Good and evil, a tug of war

One of the most prevalent questions in the universality of morality is “Are people naturally good or evil?” It’s a fair question, and it’s worth asking because it gives us insight into our own character, and what we do naturally vs. what we are trained to do.

But my take is that neither side is right. The natural moral state of people is to be self-destructive. We all have a limited time here on Earth, and how we choose to spend it is inherently self-destructive.

For instance, if we decide to help somebody because we want to be selfless, then we are still being self-destructive. Depending on the circumstances in which we need to help, we could be, one, putting our lives in danger, or two, on a much smaller scale, we could be inconveniencing ourselves that day, and on a microcosmic level, that is self-destructive; it’s destroying the limited time that we have here on Earth.

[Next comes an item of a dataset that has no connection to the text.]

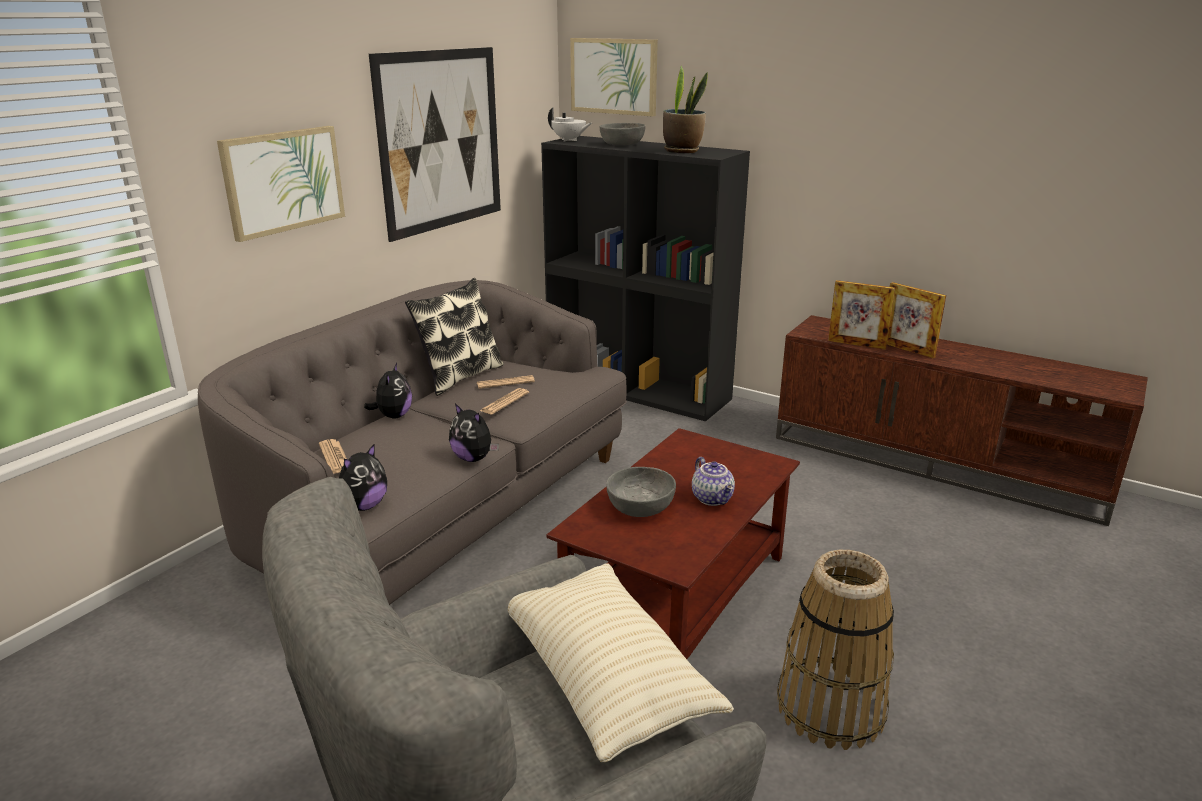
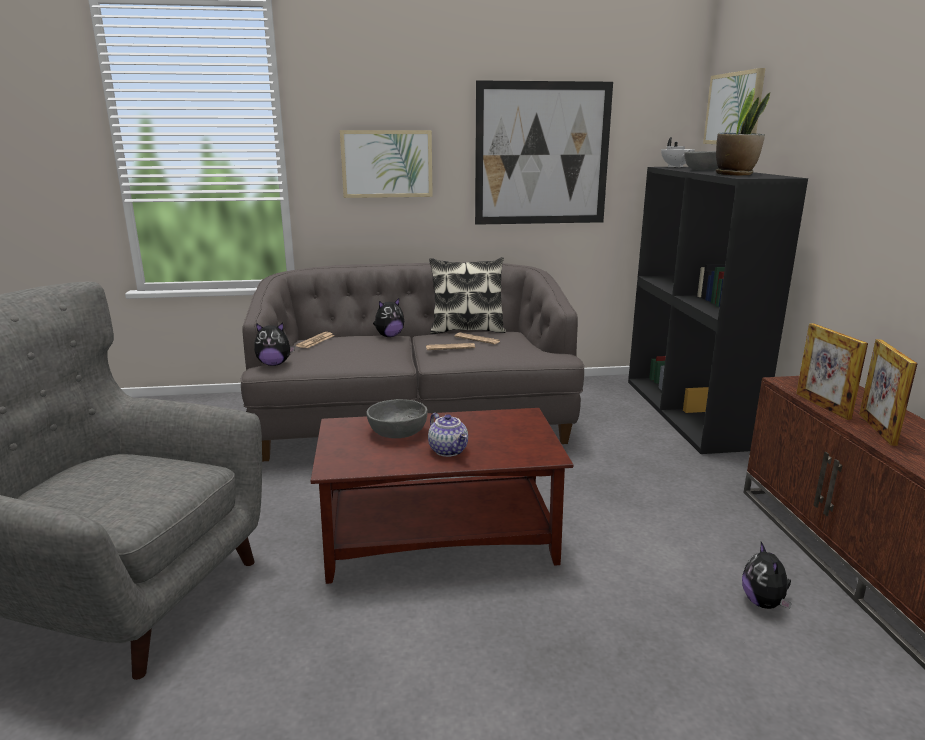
camera: 50 degrees right, 5 degrees down
(474, 458) = (370, 367): plush toy -> plush toy (764, 603)
(605, 677) = (168, 485): beige pillow -> none
(713, 498) = (449, 450): teapot -> teapot turned 60 degrees counterclockwise
(831, 708) = (384, 668): basket -> none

In this lens, whether or not that action of selflessness is right or wrong and is what we are naturally inclined to do is almost irrelevant, because the act in and of itself is self-destructive. My critics might argue that doing nothing is the perfect counter to my argument, because if we do nothing, then we spend nothing, and that is on the contrary of being self-destructive.

However, I would argue that doing nothing is one of the biggest acts of self-destruction, mainly because it wastes what precious time that we have on this Earth doing literally nothing.

I think that the self-destructive nature of humanity is a tool for either good or bad deeds, but in an economical way of thinking, everything that we do costs something, and it’s that cost that makes us self-destructive.